The three hard invariants

monsys.ai’s AI observability is deliberately narrower than most tools in this category. Three invariants summarise what we don’t do, regardless of customer request.

1. Passive, never autonomous

monsys.ai never runs prompts. It takes no actions. It blocks nothing inline. It is an observability layer — after-the-fact evidence, not a control plane.

No AI controlling other AI. Full stop.

In practice:

No “auto-fix” buttons that rewrite a prompt.
No “AI judge” that auto-classifies your traces (LLM-as-judge lives in Langfuse, not here).
No request-blocking proxy. Our SDK runs outside your request path and fails silently if the hub is unreachable.
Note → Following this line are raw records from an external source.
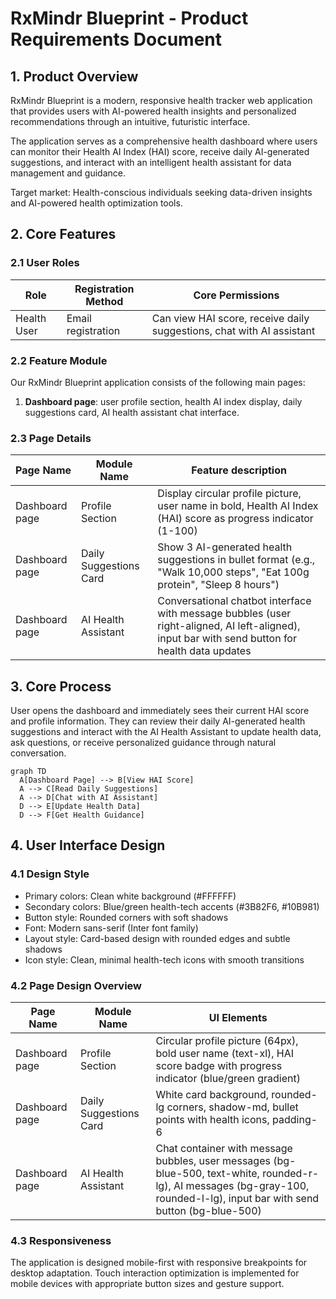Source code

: # RxMindr Blueprint - Product Requirements Document

## 1. Product Overview
RxMindr Blueprint is a modern, responsive health tracker web application that provides users with AI-powered health insights and personalized recommendations through an intuitive, futuristic interface.

The application serves as a comprehensive health dashboard where users can monitor their Health AI Index (HAI) score, receive daily AI-generated suggestions, and interact with an intelligent health assistant for data management and guidance.

Target market: Health-conscious individuals seeking data-driven insights and AI-powered health optimization tools.

## 2. Core Features

### 2.1 User Roles
| Role | Registration Method | Core Permissions |
|------|---------------------|------------------|
| Health User | Email registration | Can view HAI score, receive daily suggestions, chat with AI assistant |

### 2.2 Feature Module
Our RxMindr Blueprint application consists of the following main pages:
1. **Dashboard page**: user profile section, health AI index display, daily suggestions card, AI health assistant chat interface.

### 2.3 Page Details
| Page Name | Module Name | Feature description |
|-----------|-------------|---------------------|
| Dashboard page | Profile Section | Display circular profile picture, user name in bold, Health AI Index (HAI) score as progress indicator (1-100) |
| Dashboard page | Daily Suggestions Card | Show 3 AI-generated health suggestions in bullet format (e.g., "Walk 10,000 steps", "Eat 100g protein", "Sleep 8 hours") |
| Dashboard page | AI Health Assistant | Conversational chatbot interface with message bubbles (user right-aligned, AI left-aligned), input bar with send button for health data updates |

## 3. Core Process
User opens the dashboard and immediately sees their current HAI score and profile information. They can review their daily AI-generated health suggestions and interact with the AI Health Assistant to update health data, ask questions, or receive personalized guidance through natural conversation.

```mermaid
graph TD
  A[Dashboard Page] --> B[View HAI Score]
  A --> C[Read Daily Suggestions]
  A --> D[Chat with AI Assistant]
  D --> E[Update Health Data]
  D --> F[Get Health Guidance]
```

## 4. User Interface Design
### 4.1 Design Style
- Primary colors: Clean white background (#FFFFFF)
- Secondary colors: Blue/green health-tech accents (#3B82F6, #10B981)
- Button style: Rounded corners with soft shadows
- Font: Modern sans-serif (Inter font family)
- Layout style: Card-based design with rounded edges and subtle shadows
- Icon style: Clean, minimal health-tech icons with smooth transitions

### 4.2 Page Design Overview
| Page Name | Module Name | UI Elements |
|-----------|-------------|-------------|
| Dashboard page | Profile Section | Circular profile picture (64px), bold user name (text-xl), HAI score badge with progress indicator (blue/green gradient) |
| Dashboard page | Daily Suggestions Card | White card background, rounded-lg corners, shadow-md, bullet points with health icons, padding-6 |
| Dashboard page | AI Health Assistant | Chat container with message bubbles, user messages (bg-blue-500, text-white, rounded-r-lg), AI messages (bg-gray-100, rounded-l-lg), input bar with send button (bg-blue-500) |

### 4.3 Responsiveness
The application is designed mobile-first with responsive breakpoints for desktop adaptation. Touch interaction optimization is implemented for mobile devices with appropriate button sizes and gesture support.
Why: AI systems controlling other AI systems create accountability vacuums. Who was the operator? Who confirmed the action? The AI Act (art. 14) mandates human oversight. A passive layer keeps humans in the loop.

2. PII redacted at the source

EU-PII is detected before storage using checksum validation and replaced with a kind-tagged hash token. What we detect:

IBAN — 36 SEPA countries (ISO 13616 mod-97). The kind suffix is the ISO country code in lowercase: [IBAN_BE], [IBAN_NL], [IBAN_FR], [IBAN_DE], [IBAN_ES], [IBAN_IT], [IBAN_PT], [IBAN_LU], [IBAN_AT], … Zero false positives on random strings.
Rijksregister (BE) — mod-97 over the 9-digit base + 2 control.
BTW-BE / KBO — mod-97 over the 8 + 2 digits.
BSN (NL) — weighted-sum mod-11. BSNs starting with 0 are rejected (reserved in practice).
NIR (FR) — mod-97 over the 13-digit base. First digit ∈ {1,2,3,4}.
Phone (E.164) — leading +CC with 8–15 digits. Universal.
Email — RFC-conform regex.

Token format in pattern-redact mode: [KIND] or for IBAN [IBAN_<country>]. In hash-only mode a 12-char SHA256 prefix is appended: [IBAN_BE:43d1151bbe0b].
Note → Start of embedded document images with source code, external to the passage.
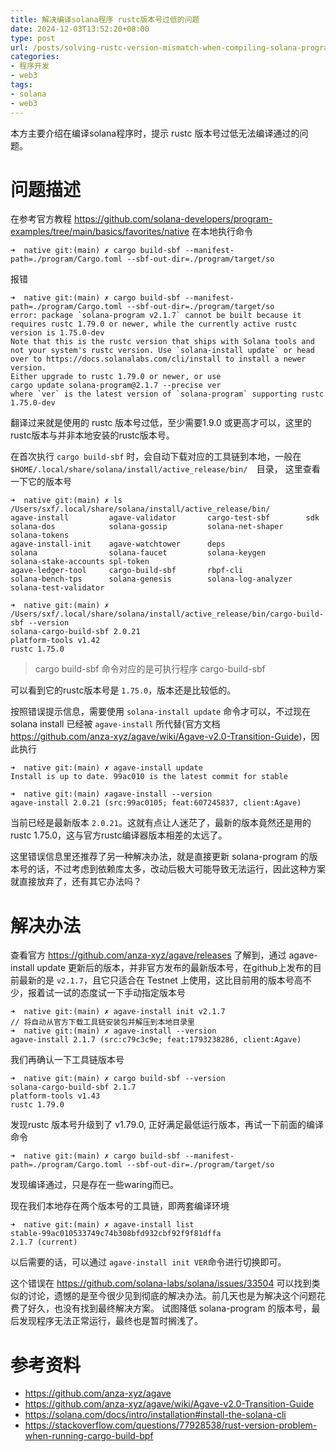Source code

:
 ```yaml
---
title: 解决编译solana程序 rustc版本号过低的问题
date: 2024-12-03T13:52:20+08:00
type: post
url: /posts/solving-rustc-version-mismatch-when-compiling-solana-programs
categories:
- 程序开发
- web3
tags:
- solana
- web3
---
```


本方主要介绍在编译solana程序时，提示 rustc 版本号过低无法编译通过的问题。

# 问题描述

在参考官方教程 https://github.com/solana-developers/program-examples/tree/main/basics/favorites/native 在本地执行命令

```shell
➜  native git:(main) ✗ cargo build-sbf --manifest-path=./program/Cargo.toml --sbf-out-dir=./program/target/so
```
报错

```shell
➜  native git:(main) ✗ cargo build-sbf --manifest-path=./program/Cargo.toml --sbf-out-dir=./program/target/so
error: package `solana-program v2.1.7` cannot be built because it requires rustc 1.79.0 or newer, while the currently active rustc version is 1.75.0-dev
Note that this is the rustc version that ships with Solana tools and not your system's rustc version. Use `solana-install update` or head over to https://docs.solanalabs.com/cli/install to install a newer version.
Either upgrade to rustc 1.79.0 or newer, or use
cargo update solana-program@2.1.7 --precise ver
where `ver` is the latest version of `solana-program` supporting rustc 1.75.0-dev
```

翻译过来就是使用的 rustc 版本号过低，至少需要1.9.0 或更高才可以，这里的rustc版本与并非本地安装的rustc版本号。

在首次执行 `cargo build-sbf` 时，会自动下载对应的工具链到本地，一般在 `$HOME/.local/share/solana/install/active_release/bin/  `目录， 这里查看一下它的版本号

```shell
➜  native git:(main) ✗ ls /Users/sxf/.local/share/solana/install/active_release/bin/
agave-install         agave-validator       cargo-test-sbf        sdk                   solana-dos            solana-gossip         solana-net-shaper     solana-tokens
agave-install-init    agave-watchtower      deps                  solana                solana-faucet         solana-keygen         solana-stake-accounts spl-token
agave-ledger-tool     cargo-build-sbf       rbpf-cli              solana-bench-tps      solana-genesis        solana-log-analyzer   solana-test-validator

➜  native git:(main) ✗ /Users/sxf/.local/share/solana/install/active_release/bin/cargo-build-sbf --version
solana-cargo-build-sbf 2.0.21
platform-tools v1.42
rustc 1.75.0
```

> cargo build-sbf 命令对应的是可执行程序 cargo-build-sbf

可以看到它的rustc版本号是 `1.75.0`，版本还是比较低的。

按照错误提示信息，需要使用 `solana-install update` 命令才可以，不过现在solana install 已经被 `agave-install` 所代替(官方文档 https://github.com/anza-xyz/agave/wiki/Agave-v2.0-Transition-Guide)，因此执行

```shell
➜  native git:(main) ✗ agave-install update
Install is up to date. 99ac010 is the latest commit for stable

➜  native git:(main) ✗agave-install --version
agave-install 2.0.21 (src:99ac0105; feat:607245837, client:Agave)
```

当前已经是最新版本 `2.0.21`。这就有点让人迷茫了，最新的版本竟然还是用的rustc 1.75.0，这与官方rustc编译器版本相差的太远了。

这里错误信息里还推荐了另一种解决办法，就是直接更新 solana-program 的版本号的话，不过考虑到依赖库太多，改动后极大可能导致无法运行，因此这种方案就直接放弃了，还有其它办法吗？

# 解决办法

查看官方 https://github.com/anza-xyz/agave/releases 了解到，通过 agave-install update 更新后的版本，并非官方发布的最新版本号，在github上发布的目前最新的是 `v2.1.7`，且它只适合在 Testnet 上使用，这比目前用的版本号高不少，报着试一试的态度试一下手动指定版本号

```shell
➜  native git:(main) ✗ agave-install init v2.1.7
// 将自动从官方下载工具链安装包并解压到本地目录里
➜  native git:(main) ✗ agave-install --version
agave-install 2.1.7 (src:c79c3c9e; feat:1793238286, client:Agave)
```

我们再确认一下工具链版本号

```shell
➜  native git:(main) ✗ cargo build-sbf --version
solana-cargo-build-sbf 2.1.7
platform-tools v1.43
rustc 1.79.0
```

发现rustc 版本号升级到了 v1.79.0, 正好满足最低运行版本，再试一下前面的编译命令

```
➜  native git:(main) ✗ cargo build-sbf --manifest-path=./program/Cargo.toml --sbf-out-dir=./program/target/so
```

发现编译通过，只是存在一些waring而已。

现在我们本地存在两个版本号的工具链，即两套编译环境

```shell
➜  native git:(main) ✗ agave-install list
stable-99ac010533749c74b308bfd932cbf92f9f81dffa
2.1.7 (current)
```

以后需要的话，可以通过 `agave-install init VER`命令进行切换即可。

这个错误在 https://github.com/solana-labs/solana/issues/33504  可以找到类似的讨论，遗憾的是至今很少见到彻底的解决办法。前几天也是为解决这个问题花费了好久，也没有找到最终解决方案。 试图降低 solana-program 的版本号，最后发现程序无法正常运行，最终也是暂时搁浅了。



# 参考资料

- https://github.com/anza-xyz/agave
- https://github.com/anza-xyz/agave/wiki/Agave-v2.0-Transition-Guide
- https://solana.com/docs/intro/installation#install-the-solana-cli
- https://stackoverflow.com/questions/77928538/rust-version-problem-when-running-cargo-build-bpf
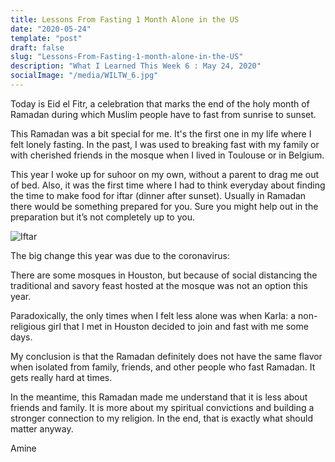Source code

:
 ```yaml
---
title: Lessons From Fasting 1 Month Alone in the US
date: "2020-05-24"
template: "post"
draft: false
slug: "Lessons-From-Fasting-1-month-alone-in-the-US"
description: "What I Learned This Week 6 : May 24, 2020"
socialImage: "/media/WILTW_6.jpg"
---
```



Today is Eid el Fitr, a celebration that marks the end of the holy month of Ramadan during which Muslim people have to fast from sunrise to sunset.

This Ramadan was a bit special for me. It's the first one in my life where I felt lonely fasting. In the past, I was used to breaking fast with my family or with cherished friends in the mosque when I lived in Toulouse or in Belgium.

This year I woke up for suhoor on my own, without a parent to drag me out of bed. Also, it was the first time where I had to think everyday about finding the time to make food for iftar (dinner after sunset).
Usually in Ramadan there would be something prepared for you. Sure you might help out in the preparation but it’s not completely up to you.

![Iftar](/media/WILTW_6.jpg)

The big change this year was due to the coronavirus:

There are some mosques in Houston, but because of social distancing the traditional and savory feast hosted at the mosque was not an option this year.

Paradoxically, the only times when I felt less alone was when Karla: a non-religious girl that I met in Houston decided to join and fast with me some days.

My conclusion is that the Ramadan definitely does not have the same flavor when isolated from family, friends, and other people who fast Ramadan. It gets really hard at times.

In the meantime, this Ramadan made me understand that it is less about friends and family. It is more about my spiritual convictions and building a stronger connection to my religion. In the end, that is exactly what should matter anyway.

Amine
Raw PII never reaches the hub file system or database.

In practice:

Redaction runs in hub/api/ai/redaction.go, before the content blob is hashed and stored.
Mod-97 checksum validation means zero false positives on invalid numbers — a random 11-digit string won’t look like an RRN.
The hash token is consistent for the same PII within a trace, so you can still see in span content that “the same IBAN” repeated, without knowing what it was.

The tenant attribute redaction_level controls behaviour:

Level	What gets stored
`off`	Full content (sandbox only)
`hash-only`	Only SHA256 of the redacted content
`pattern-redact`	Content with PII replaced by tokens (default)
`full-content-strip`	Empty strings for prompt/completion

3. Ed25519-signed evidence packs

Every month (or every requested period) monsys.ai generates an Ed25519-signed tarball. The manifest contains:

pack_id, tenant_id, app_id, period_start, period_end
trace_count, span_count, blob_count
traces_sha256, spans_sha256, blob_index[] (hash per blob)
signing_public_hex (the Ed25519 public key)
Signature in manifest.sig over the bytes of manifest.json

Your auditor verifies offline, without a monsys account.

The script tools/evidence-pack-verify.py (no monsys dependencies, only cryptography) uses the public key embedded in the manifest itself. The auditor cross-verifies that key against what monsys publishes publicly (e.g. a security page, or a printed certificate we provide).

Tamper detection

If even one byte of a blob, traces.jsonl, or spans.jsonl is changed, the hash comparison fails and exit code = 1. The script tells you exactly which artifact is wrong.

What this is not

Not a prompt engineering tool. No playground, no versioned prompts, no A/B experiments. For that, use Langfuse or similar — and stream its output into monsys for the audit portion.

Not an eval framework. No LLM-as-judge, no built-in datasets. You can inject eval results as span attributes.

Not a blocking guardrail layer. For real-time policy enforcement there are specialised tools — we run async/parallel next to your inference path.